Task statement:
Transcribe these records exactly, dropping every picture.

Exercise materials:
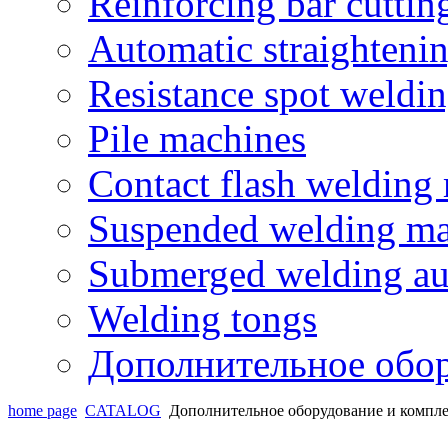
Reinforcing bar cutti
Automatic straighteni
Resistance spot weldi
Pile machines
Contact flash welding
Suspended welding ma
Submerged welding au
Welding tongs
Дополнительное обо
home page
CATALOG
Дополнительное оборудование и комп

Reply:
Reinforcing bar cutti
Automatic straighteni
Resistance spot weldi
Pile machines
Contact flash welding
Suspended welding ma
Submerged welding au
Welding tongs
Дополнительное обо
home page
CATALOG
Дополнительное оборудование и комп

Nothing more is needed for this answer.